Meskipun magnitudo gempa dari sesar aktif ini biasanya lebih kecil dibandingkan gempa megathrust, beliau menjelaskan bahwa gempa sesar yang jaraknya yang lebih dekat dengan permukaan bisa menyebabkan kerusakan yang sama signifikannya dengan yang diakibatkan megathrust.

Selain itu, Prof. Irwan pun menjelaskan kemungkinan mengenai adanya berbagai gempa susulan yang terjadi. Menurutnya sebuah gempa dapat diikuti dengan gempa susulan sebagai pelepasan sisa energi. Oleh karena itu, masyarakat perlu diimbau agar tetap waspada.

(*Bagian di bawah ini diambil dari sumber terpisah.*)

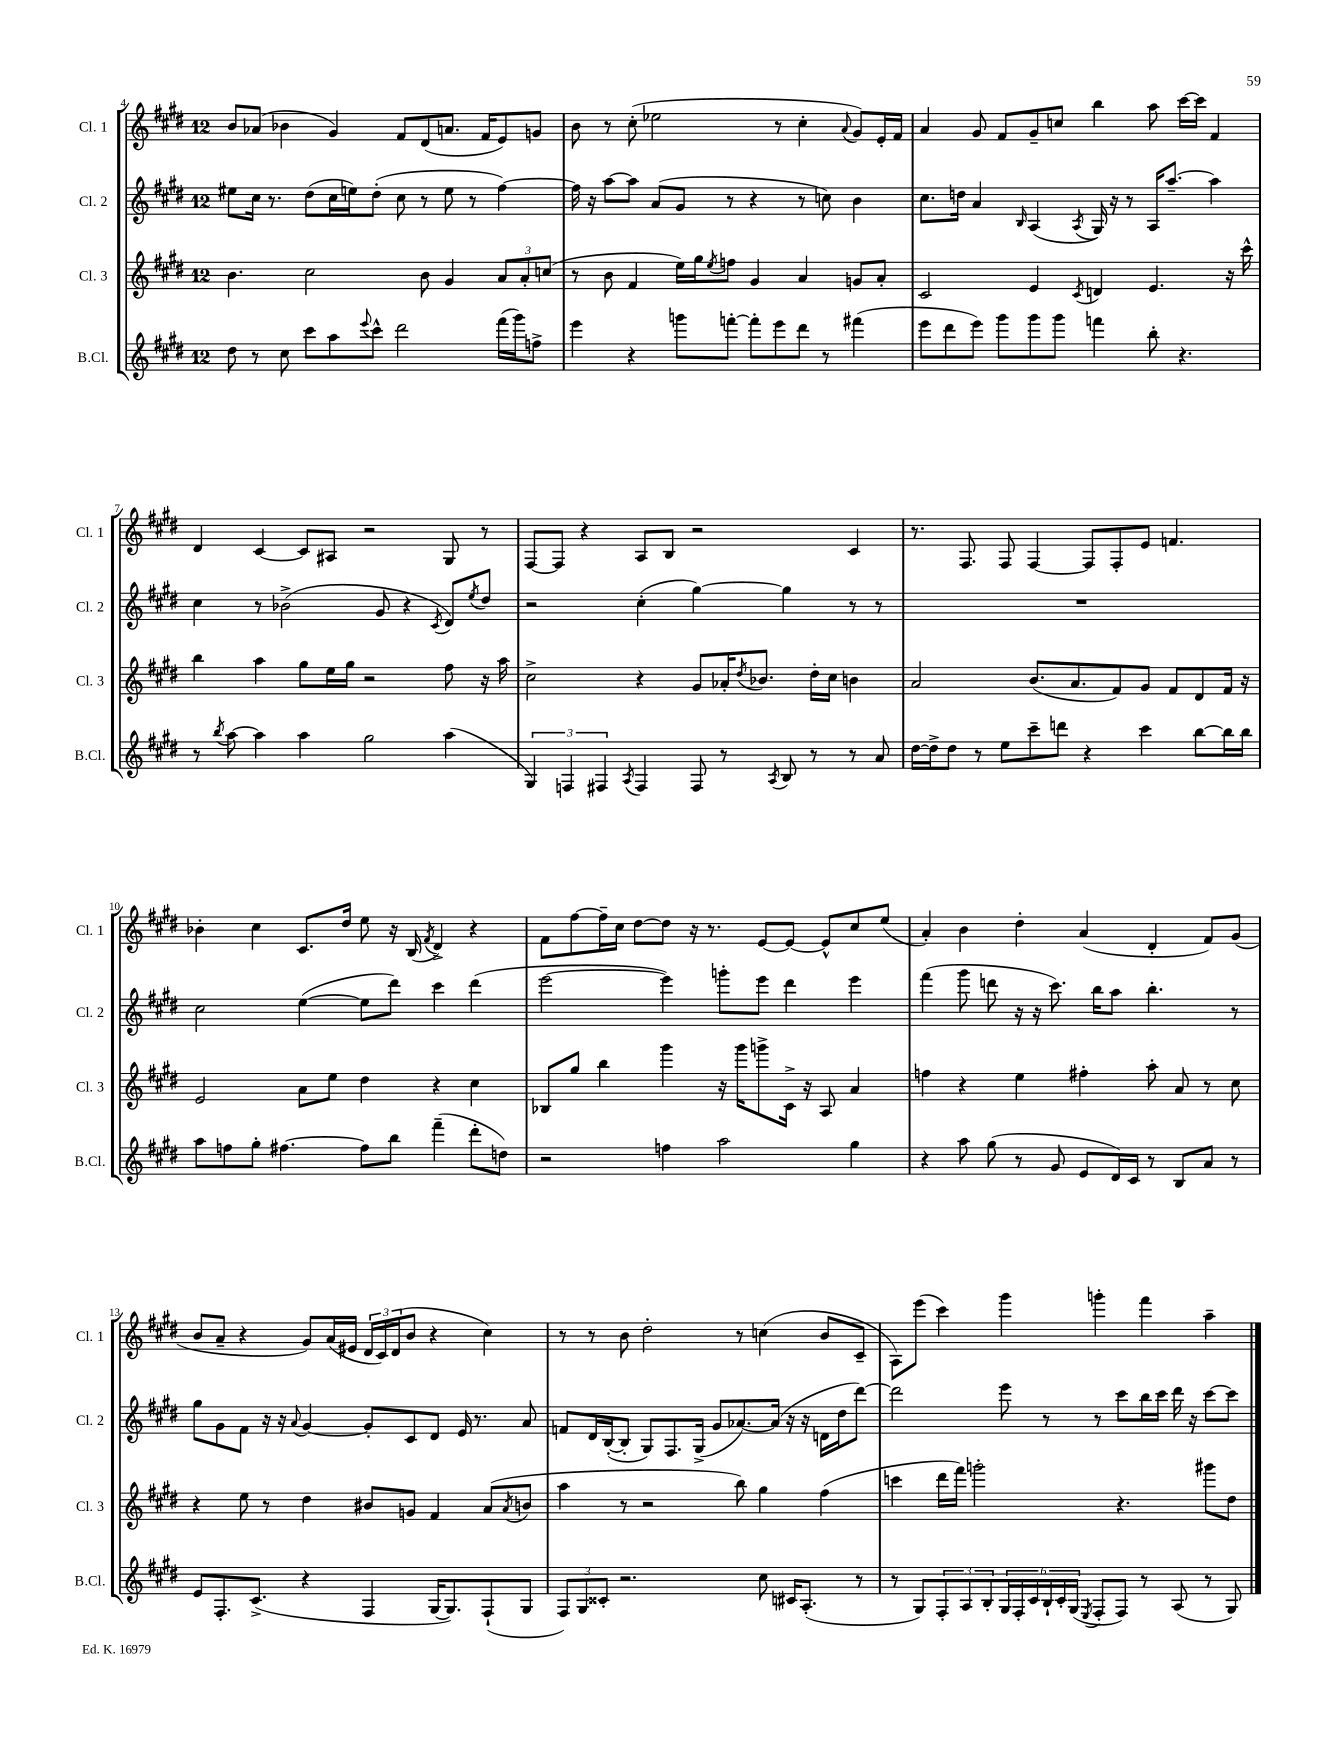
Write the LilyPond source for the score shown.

<<
\new StaffGroup <<
\new Staff = "s0" \with { instrumentName = "Cl. 1" shortInstrumentName = "Cl. 1" } {
    \clef treble \key e \major \once \override Staff.TimeSignature.style = #'single-digit \time 12/8
    b'8 aes'8( bes'4 gis'4) fis'8 dis'8( a'8. fis'16 e'8) g'8 |
    b'8 r8 cis''8-.( ees''2 r8 cis''4-. \appoggiatura { a'8 } gis'8) e'16-. fis'16 |
    a'4 gis'8 fis'8 gis'8-- c''8 b''4 a''8 cis'''16~ cis'''16 fis'4 |
    dis'4 cis'4~ cis'8 ais8 r2 gis8 r8 |
    fis8~ fis8 r4 a8 b8 r2 cis'4 |
    r8. fis8. fis8 fis4~ fis8 fis8-. e'8 f'4. |
    bes'4-. cis''4 cis'8. dis''16 e''8 r16 b16( \acciaccatura { fis'8 } dis'4->) r4 |
    fis'8 fis''8~ fis''16-- cis''16 dis''8~ dis''8 r16 r8. e'8~ e'8~ e'8-^ cis''8 e''8( |
    a'4-.) b'4 dis''4-. a'4( dis'4-. fis'8) gis'8( |
    b'8 a'8-- r4 gis'8) a'16( eis'16 \tuplet 3/2 { dis'16 cis'16) dis'16( } b'8 r4 cis''4) |
    r8 r8 b'8 dis''2-. r8 c''4( b'8 cis'8-- |
    a8) e'''8( cis'''4) gis'''4 g'''4-. fis'''4 a''4-- \bar "|." |
}
\new Staff = "s1" \with { instrumentName = "Cl. 2" shortInstrumentName = "Cl. 2" } {
    \clef treble \key e \major \once \override Staff.TimeSignature.style = #'single-digit \time 12/8
    eis''8 cis''16 r8. dis''8( cis''16 e''16) dis''8-.( cis''8 r8 e''8 r8 fis''4~) |
    fis''16 r16 a''8~ a''8 a'8( gis'8 r8 r4 r8 c''8) b'4 |
    cis''8. d''16 a'4 \grace { b16 } a4( \acciaccatura { a8 } gis16) r16 r8 a16 a''8.~-- a''4 |
    cis''4 r8 bes'2->( gis'8 r4 \acciaccatura { cis'8 } dis'8) \acciaccatura { e''8 } dis''8 |
    r2 cis''4-.( gis''4~) gis''4 r8 r8 |
    R1. |
    cis''2 e''4~( e''8 dis'''8) cis'''4 dis'''4( |
    e'''2~ e'''4) g'''8-. e'''8 dis'''4 e'''4 |
    fis'''4( gis'''8 d'''8 r16 r16 cis'''8.) b''16 a''8 b''4.-. r8 |
    gis''8 gis'8 fis'8 r16 r16 \appoggiatura { a'8 } gis'4~ gis'8-. cis'8 dis'8 e'16 r8. a'8 |
    f'8 dis'16 b16~-.( b8-. gis8) fis8. gis16->( gis'8 aes'8.~) aes'16( r16 r16 d'16 dis''16 dis'''8~) |
    dis'''2 e'''8 r8 r8 cis'''8 b''16 cis'''16 dis'''16 r16 cis'''8~ cis'''8 \bar "|." |
}
\new Staff = "s2" \with { instrumentName = "Cl. 3" shortInstrumentName = "Cl. 3" } {
    \clef treble \key e \major \once \override Staff.TimeSignature.style = #'single-digit \time 12/8
    b'4. cis''2 b'8 gis'4 \tuplet 3/2 { a'8 a'8-. c''8( } |
    r8 b'8 fis'4 e''16) gis''16 \acciaccatura { e''8 } f''8 gis'4 a'4 g'8 a'8-. |
    cis'2 e'4 \acciaccatura { cis'8 } d'4 e'4. r16 cis'''16-^ |
    b''4 a''4 gis''8 e''16 gis''16 r2 fis''8 r16 a''16 |
    cis''2-> r4 gis'8 aes'16-. \acciaccatura { dis''8 } bes'8. dis''16-. cis''16 b'4 |
    a'2 b'8.( a'8. fis'8) gis'8 fis'8 dis'8 fis'16 r16 |
    e'2 a'8 e''8 dis''4 r4 cis''4 |
    bes8 gis''8 b''4 gis'''4 r16 gis'''16 g'''8-> cis'16-> r16 a8 a'4 |
    f''4 r4 e''4 fis''4-. a''8-. a'8 r8 cis''8 |
    r4 e''8 r8 dis''4 bis'8 g'8 fis'4 a'8( \acciaccatura { a'8 } b'8 |
    a''4 r8 r2 b''8) gis''4 fis''4( |
    c'''4 dis'''16 fis'''16) g'''2-. r4. gis'''8 dis''8 \bar "|." |
}
\new Staff = "s3" \with { instrumentName = "B.Cl." shortInstrumentName = "B.Cl." } {
    \clef treble \key e \major \once \override Staff.TimeSignature.style = #'single-digit \time 12/8
    dis''8 r8 cis''8 cis'''8 a''8 \appoggiatura { e'''8 } cis'''8-^ dis'''2 fis'''16( gis'''16) f''8-> |
    e'''4 r4 g'''8 f'''8~-. f'''8-. e'''8 dis'''8 r8 fis'''4( |
    e'''8 dis'''8 e'''8) gis'''8 gis'''8 gis'''8 f'''4 b''8-. r4. |
    r8 \acciaccatura { b''8 } a''8~ a''4 a''4 gis''2 a''4( |
    \tuplet 3/2 { gis4) f4 fis4 } \acciaccatura { a8 } fis4 fis8 r8 \acciaccatura { a8 } b8 r8 r8 a'8 |
    dis''16~ dis''16-> dis''8 r8 e''8 cis'''8-- d'''8 r4 cis'''4 b''8~ b''16 b''16 |
    a''8 f''8 gis''8-. fis''4.~ fis''8 b''8 fis'''4--( dis'''8-. d''8) |
    r2 f''4 a''2 gis''4 |
    r4 a''8 gis''8( r8 gis'8 e'8 dis'16) cis'16 r8 b8 a'8 r8 |
    e'8 fis8.-. cis'8.->( r4 fis4 gis16~ gis8.) fis8-!( gis8 |
    \tuplet 3/2 { fis8) gis8 cisis'8-. } r2. cis''8 cis'16 a8.-.( r8 |
    r8 gis8) \tuplet 3/2 { fis8-. a8 b8-. } \tuplet 6/4 { gis16 fis16-. cis'16 b16-! cis'16-. gis16( } \acciaccatura { e8 } fis8-. fis8) r8 a8( r8 gis8) \bar "|." |
}
>>
>>
\layout { \context { \Score currentBarNumber = #4 } }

“Sebuah gempa akan diikuti dengan gempa susulan, hal ini mengindikasikan gempa melepaskan energi satu kali saja. Sisa energinya dilepaskan dalam energi susulan,” jelasnya.

 

Dalam konteks mitigasi bencana gempa bumi, Prof. Irwan menggarisbawahi urgensi kolaborasi antara pemerintah dan masyarakat. Pendekatan yang terintegrasi, baik dari atas ke bawah maupun dari bawah ke atas, dinilai krusial dalam meningkatkan kesiapsiagaan menghadapi risiko gempa yang ada.

“Karena kalau masyarakat bergerak sendiri, hasilnya tidak akan optimal,” tuturnya.

Menurutnya, salah satu langkah yang paling utama adalah meningkatkan pemahaman tentang risiko gempa melalui peta kajian risiko yang lebih mendalam. Perlu dibuat peta risiko bencana yang lebih detail dan menjadikannya acuan dalam perencanaan pembangunan, terutama untuk kebijakan tata ruang, baik dari segi infrastruktur, pemilihan lokasi dan jalur evakuasi yang mempertimbangkan risiko gempa di suatu wilayah.

Selain itu, beliau juga menekankan perlunya peningkatan literasi bencana bagi masyarakat, baik melalui jalan formal seperti pengadaan kurikulum, maupun jalur informal melalui komunitas.

“Saya percaya bangsa Indonesia punya modal untuk itu (mitigasi bersama), salah satunya dengan budaya kita gotong royong. Kita harus menanamkan bahwa dengan kemampuan yang kita miliki, dengan bersama-sama kita bisa melakukan upaya pengurangan resiko bencana,” pungkasnya.